◆ Problem description
When you transcribe the listing that follows, keep every line exact and skip any picture.

---- Data shown

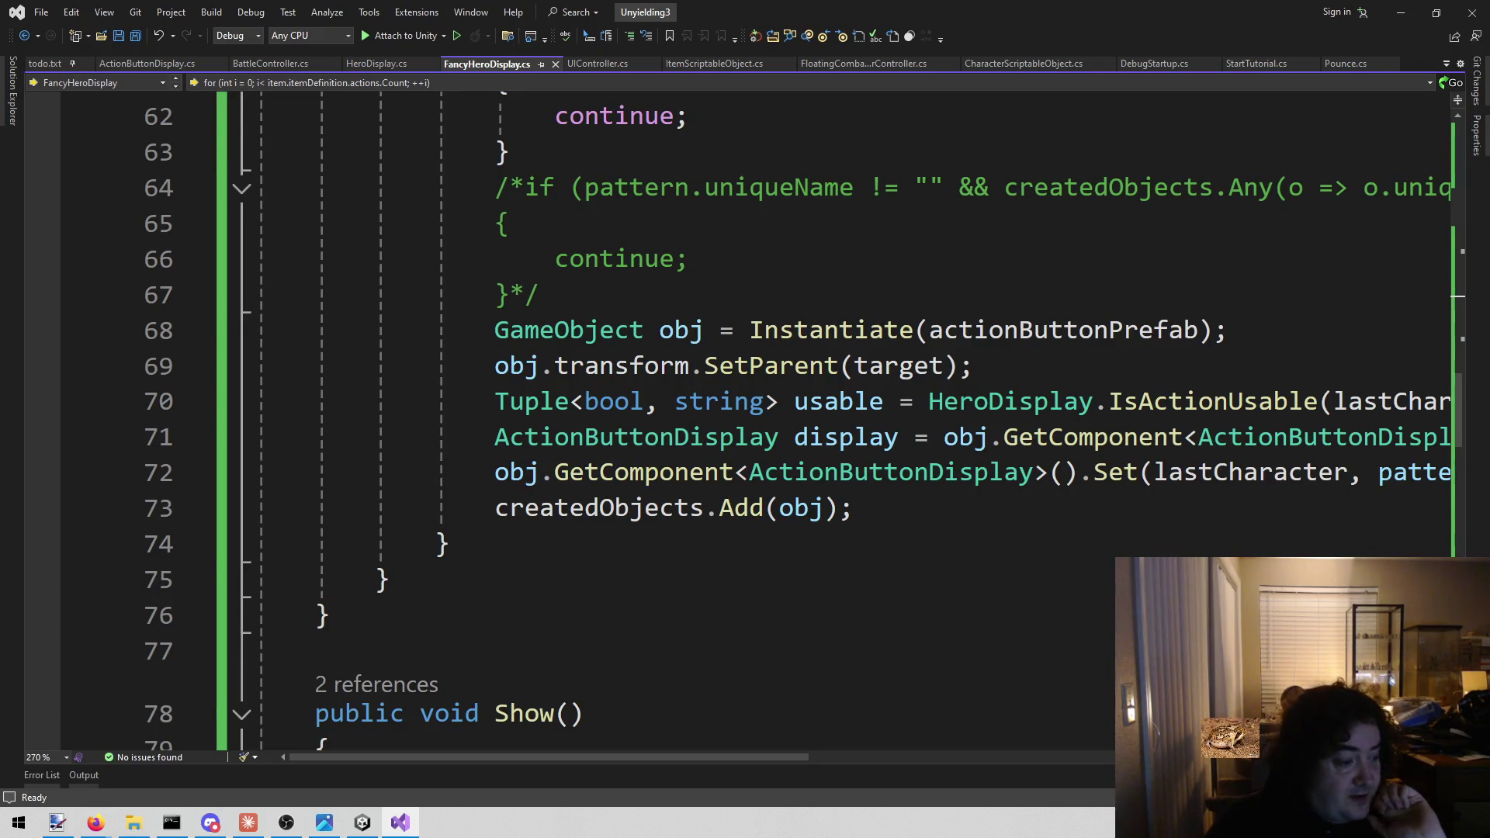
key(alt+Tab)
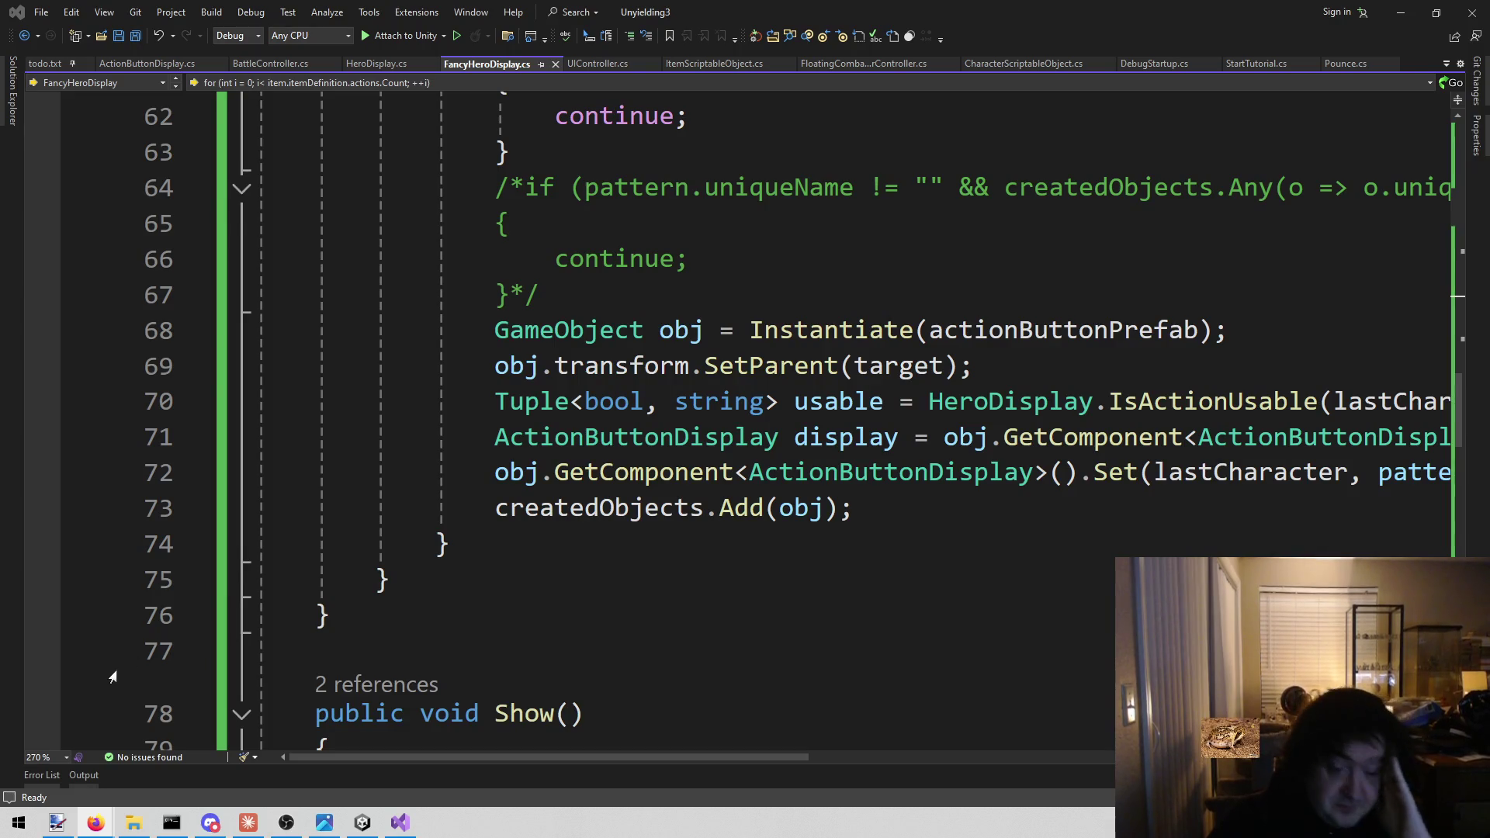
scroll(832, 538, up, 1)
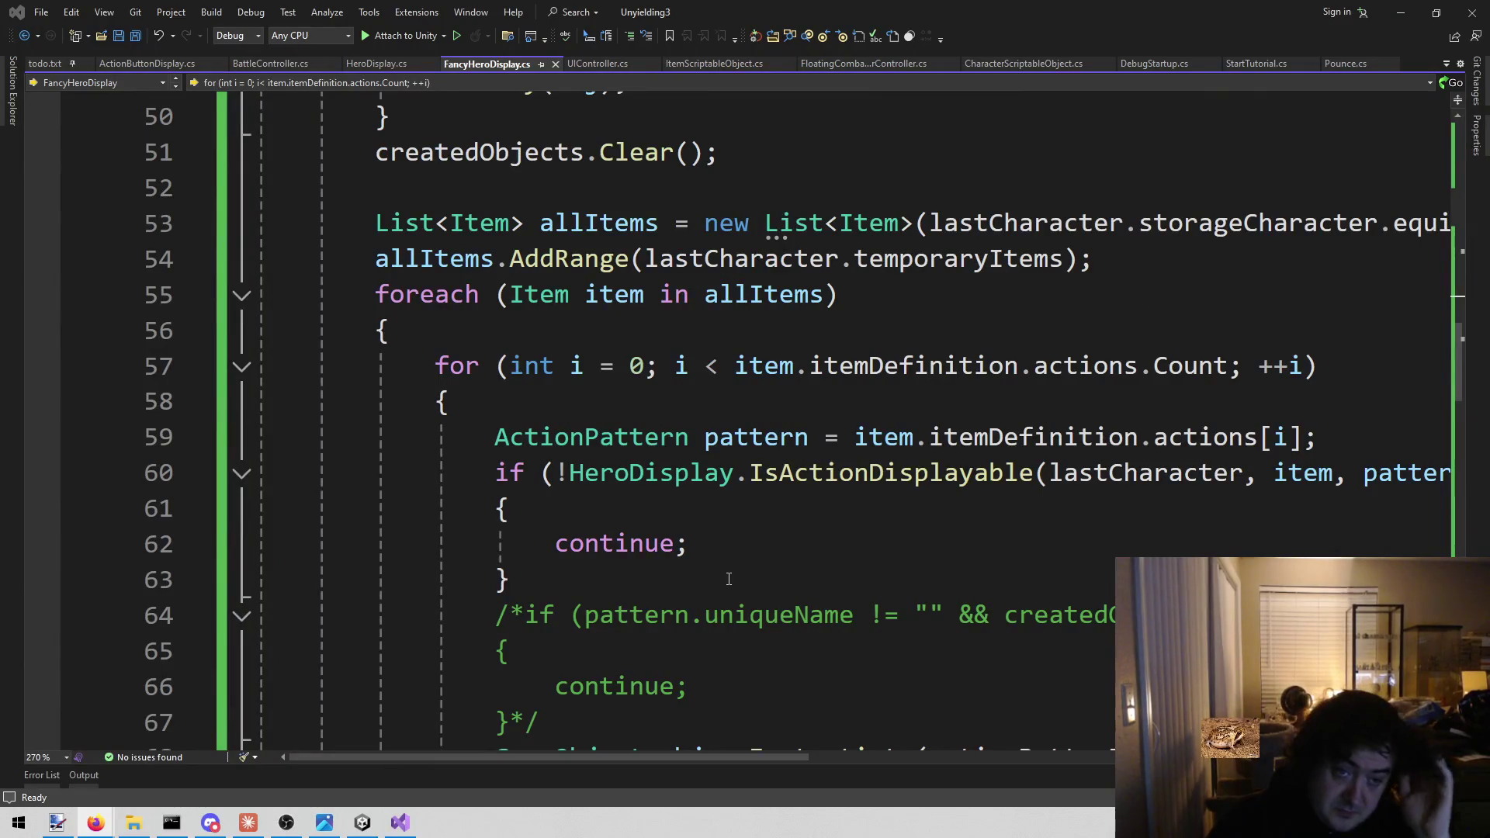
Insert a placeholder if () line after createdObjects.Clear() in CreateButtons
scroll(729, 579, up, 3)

--------

◆ The completed task
key(alt+Tab)
scroll(832, 538, up, 1)
Insert a placeholder if () line after createdObjects.Clear() in CreateButtons
scroll(729, 579, up, 3)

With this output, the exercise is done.